I take zoloft and have had no averse reactions in regard to libido, but my best friend takes the same drug and has a severe reaction.

She has none whatsoever, except for maybe 2 days a month, and then she can't get enough.

It seems to be individualistic.

back to lurk ...
 
My sex life was so much an afterthought while I was depressed enough to be on zoloft that I didn't really care one way or the other. The drug allowed me to lift my head off the pillow long enough to smile sometimes, and that was a good enough push along the road to OK.

My fiance takes both lowish dose female hormones (premarin) and anti-depressants. The hormones suppress a libido he saw as problematic, the anti-d's may also do the same.

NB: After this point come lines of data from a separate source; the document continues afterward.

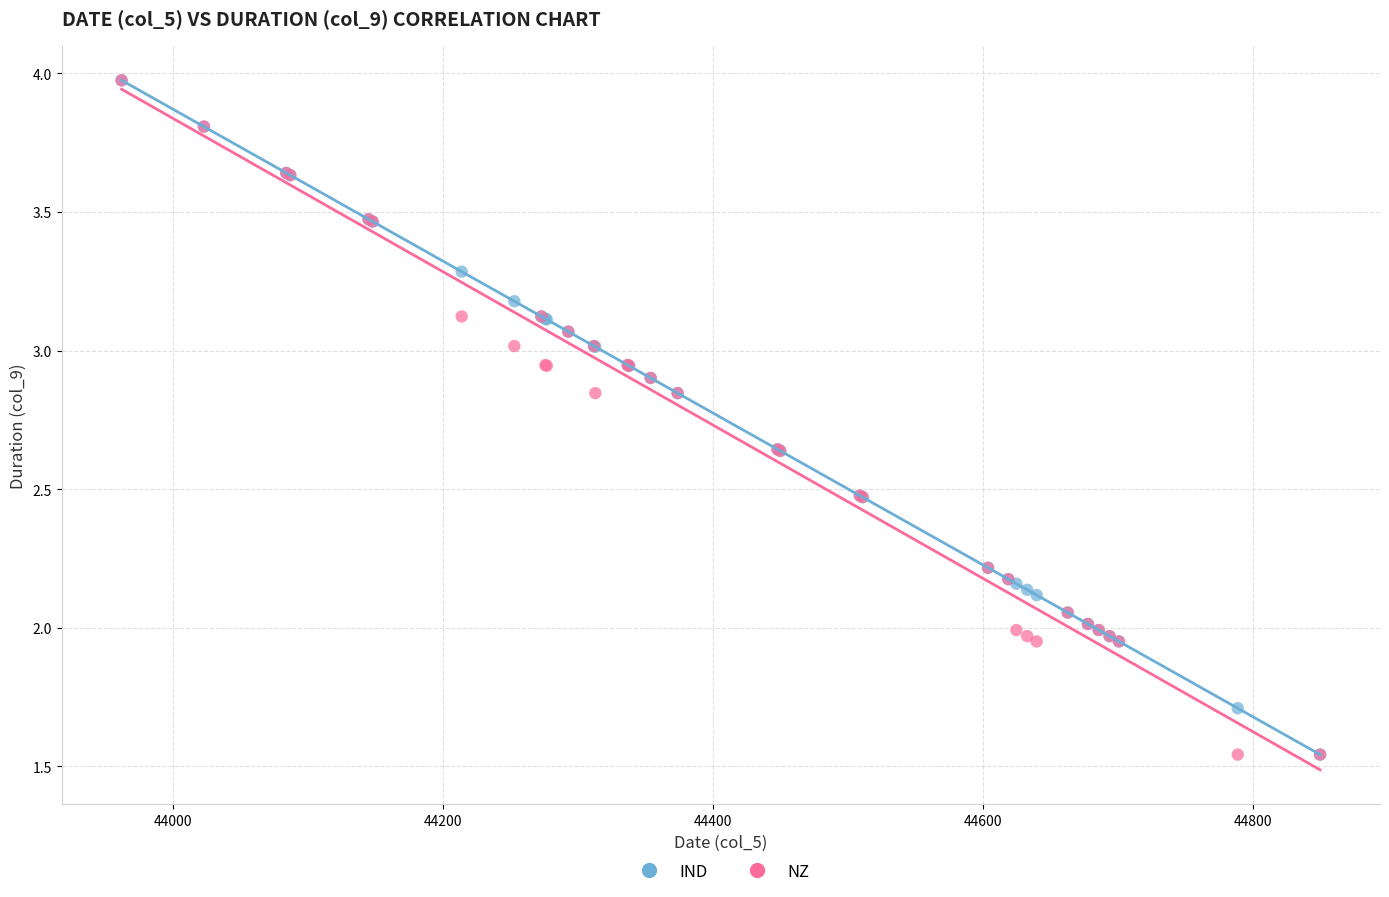

What are all the series names shown in the legend?

IND, NZ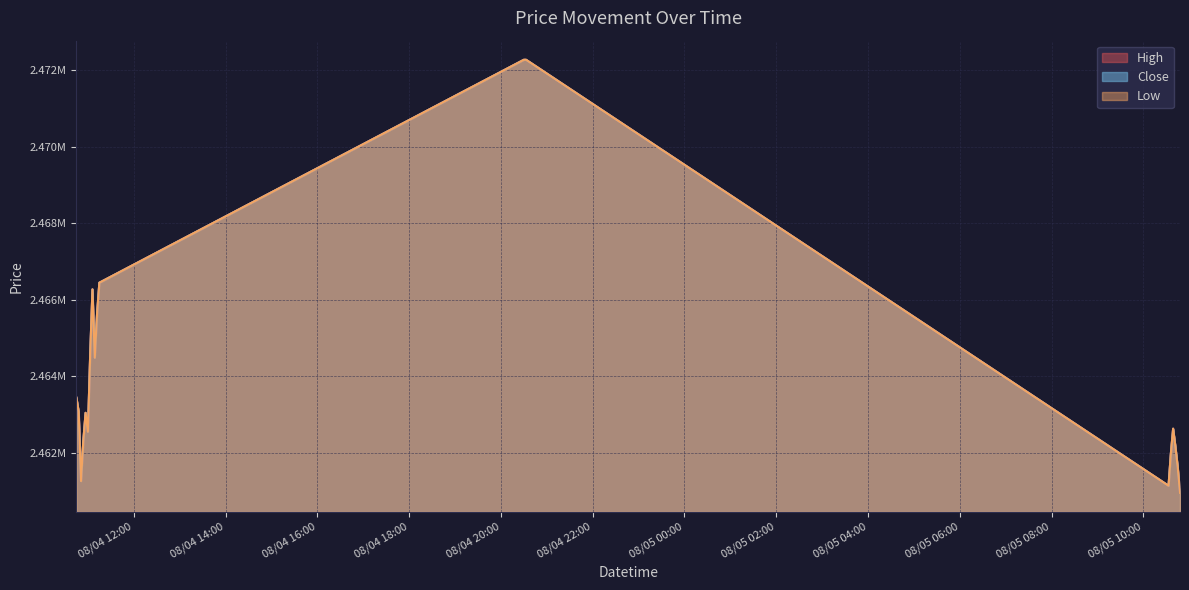

At how many categories does at least one series exceed 2466396?

3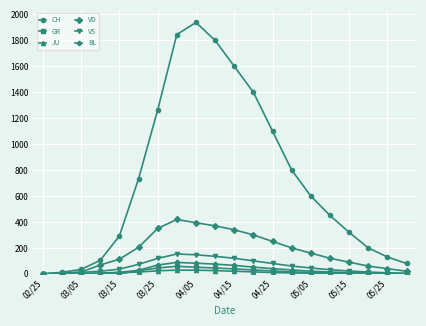

Which series has the largest total across all categories?

CH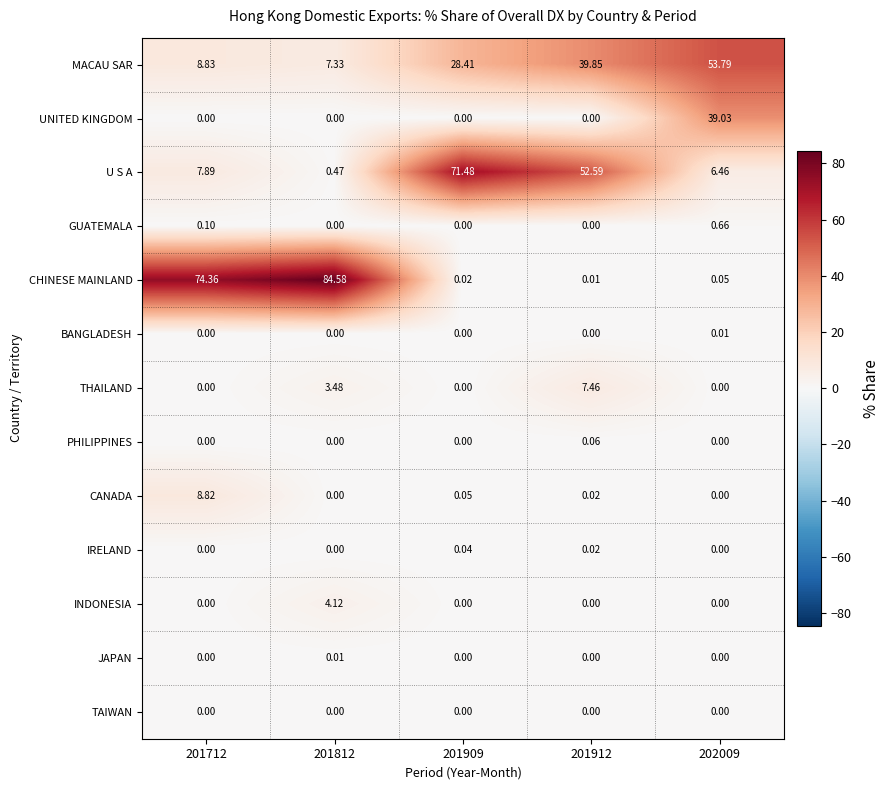

Which series has the largest total across all categories?

CHINESE MAINLAND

I definitely have a higher libido and it can be a source of conflict sometimes, but his feelings of security are important to me and he needs to maintain them.
 
my libido has gone from every day to once or twice a month over the past two years. i'd like to blame it on pregnancy and baby but i honestly dont know. it coincided with me getting off of zoloft too. there are any number of factors that could be involved with a long, bad dry spell.
 
Netzach said:
I'm *in* a relationship, and of course it's all deliriously sexual bliss every day of the year.

Um, not.

"Meh" is a totally TOTALLY valid and viable reaction to sex at certain points in one's life.

That is pretty basic human behavior. You will probably be swinging from the rafters at some point when you are good and ready.
You rule, Netzach. How'd you get to be so good?!